WORK TO DO:
1 > In the seminar news item, which newspaper is Yulya Burlakova editor-in-chief of?
2 > Duplicate a passage of the seminar news item word for word, starting with "Ms. Burlakova is" and going on through "other legal topics.".

News 1998-1999 Academic Year
Russian Student Journalist Participates in Seminar
Yulya Burlakova, 20, a student in the journalism department at St. Petersburg State University, Russia, joined more than 50 college editors-in-chief from across the United States in a four-day management seminar at the Grady College of Journalism and Mass Communication in August.
Ms. Burlakova is editor-in-chief of Gaudeamus, a bi-weekly newspaper for young people in the St. Petersburg area. She was the first international editor to attend the annual Management Seminar for College Newspaper Editors, now in its fourth year.
The seminar covered such topics as motivating college staff members, managing peers, conflict management, time management, business and personnel law, libel, copyright and other legal topics.

(Entries drawn from a collection)
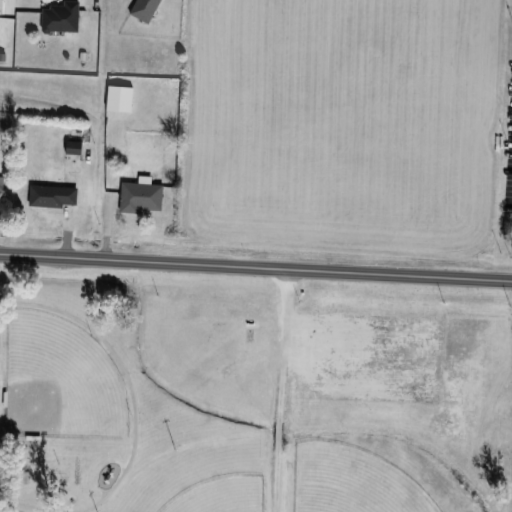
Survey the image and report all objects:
building: (145, 9)
building: (62, 18)
building: (2, 190)
building: (53, 195)
building: (143, 197)
road: (144, 260)
road: (400, 274)
road: (93, 331)
park: (59, 381)
park: (135, 390)
road: (283, 390)
park: (199, 479)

SOLUTIONS TO THE TASKS:
1 > Gaudeamus, a bi-weekly newspaper for young people in the St. Petersburg area.

2 >
Ms. Burlakova is editor-in-chief of Gaudeamus, a bi-weekly newspaper for young people in the St. Petersburg area. She was the first international editor to attend the annual Management Seminar for College Newspaper Editors, now in its fourth year.
The seminar covered such topics as motivating college staff members, managing peers, conflict management, time management, business and personnel law, libel, copyright and other legal topics.